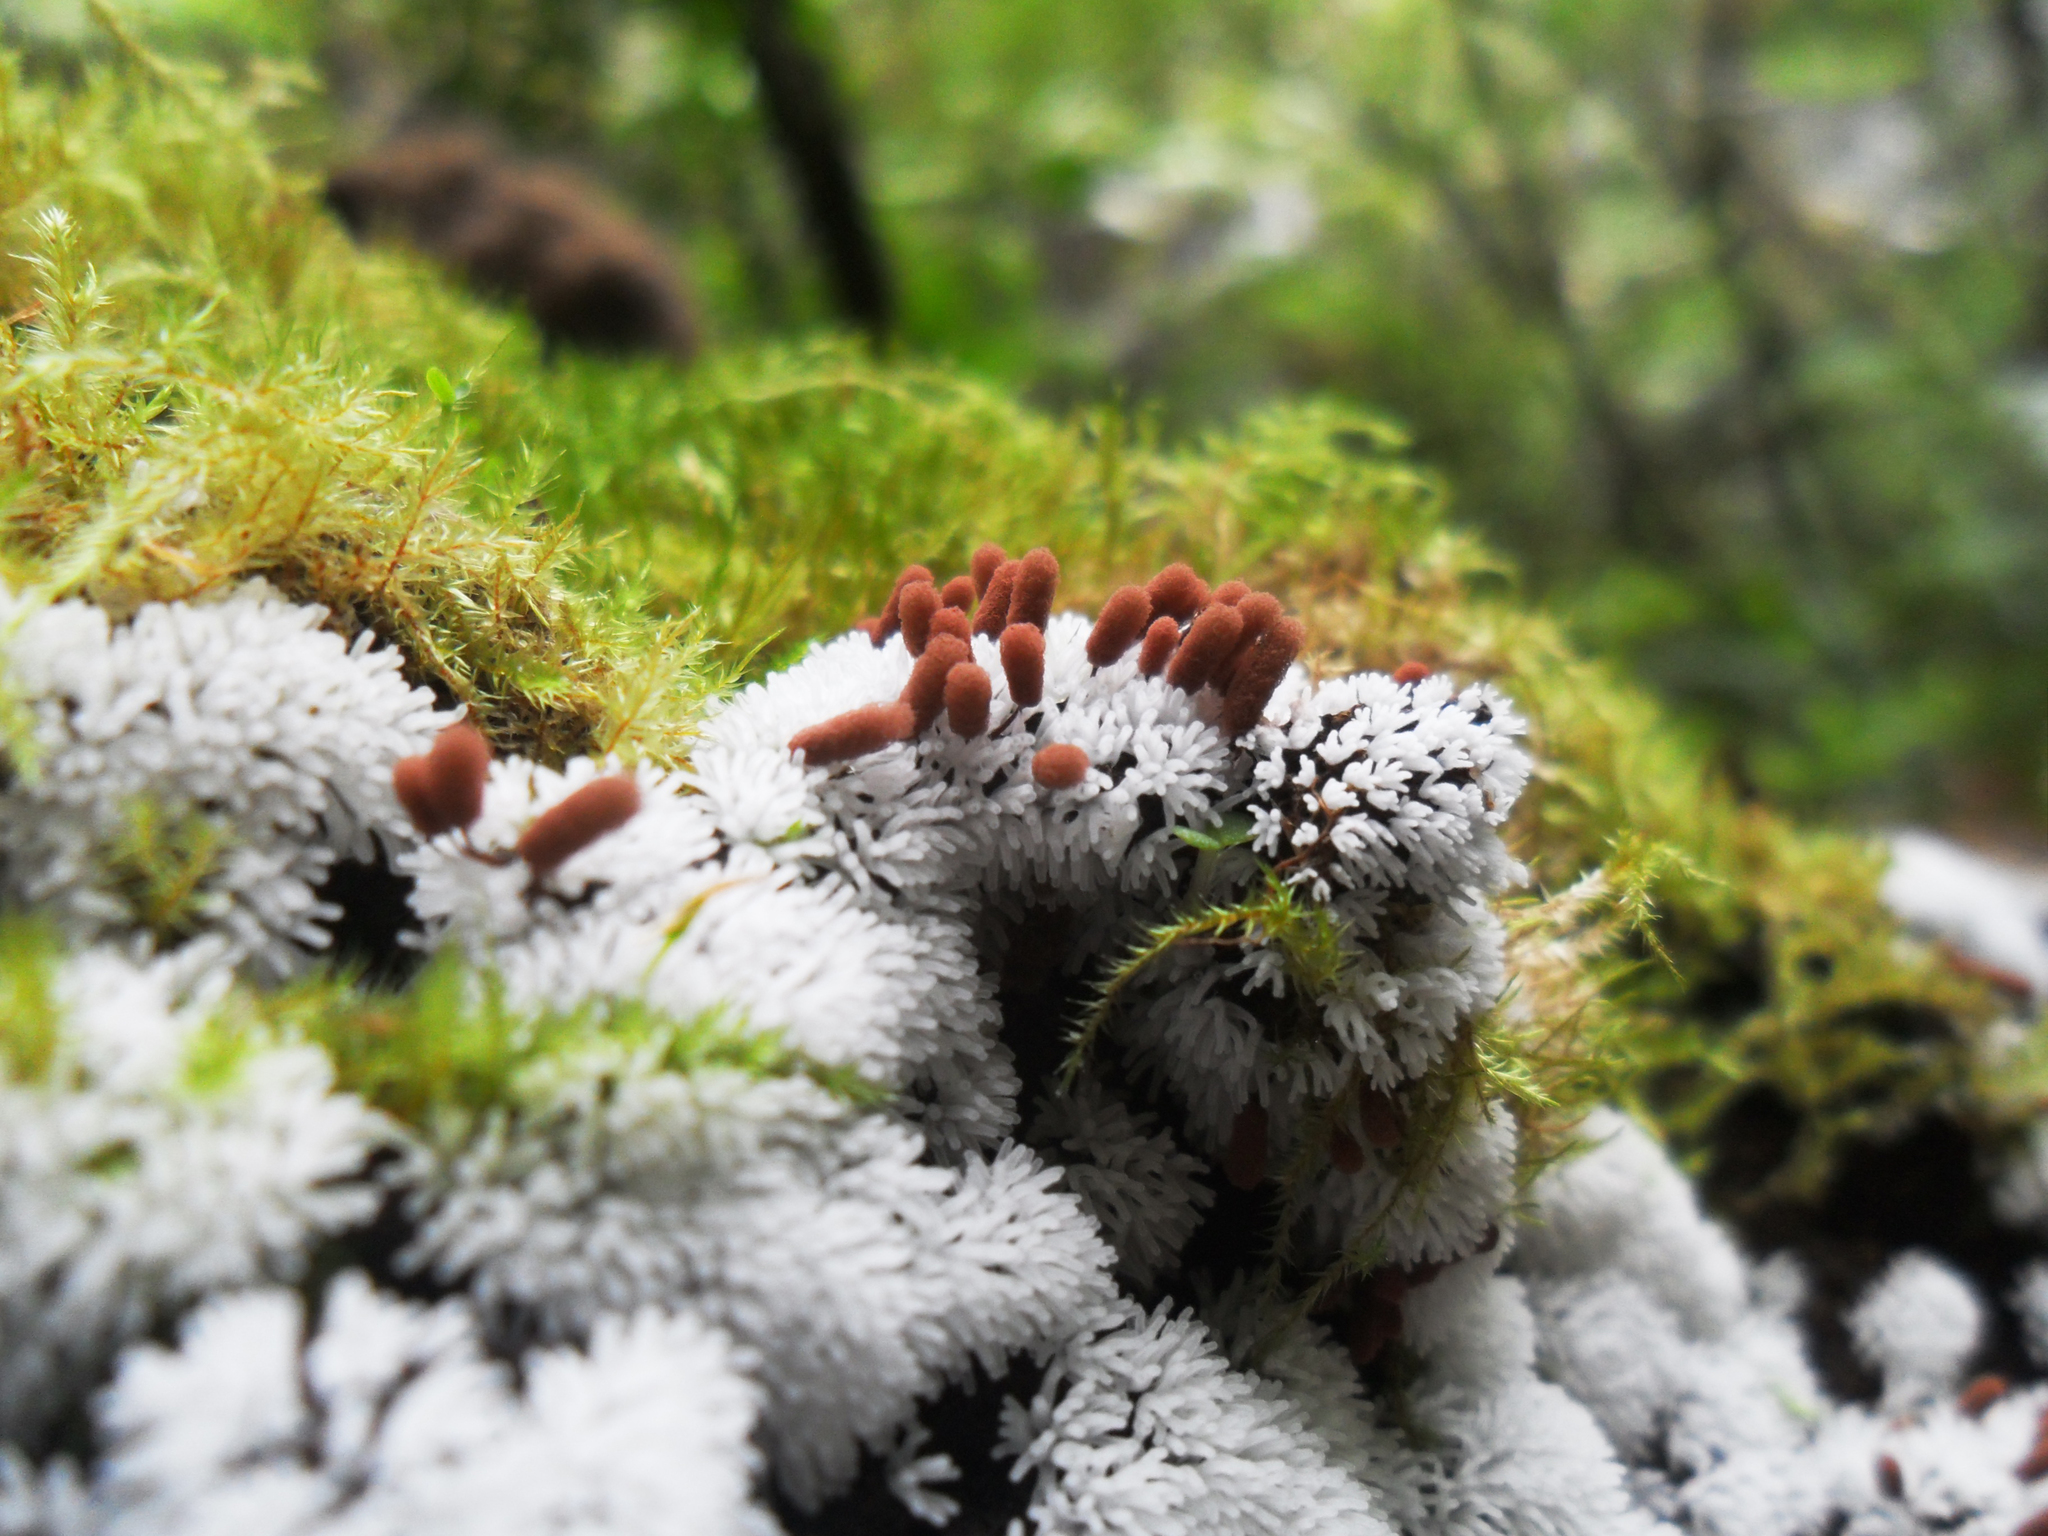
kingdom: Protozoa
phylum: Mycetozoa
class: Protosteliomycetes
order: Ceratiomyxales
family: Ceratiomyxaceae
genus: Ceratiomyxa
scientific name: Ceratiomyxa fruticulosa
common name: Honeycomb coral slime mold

◆ **Task details**
Reproduce verbatim every classification line in the entry above, from kingdom through common name, omitting the picture.

◆ **Answer in full**
kingdom: Protozoa
phylum: Mycetozoa
class: Protosteliomycetes
order: Ceratiomyxales
family: Ceratiomyxaceae
genus: Ceratiomyxa
scientific name: Ceratiomyxa fruticulosa
common name: Honeycomb coral slime mold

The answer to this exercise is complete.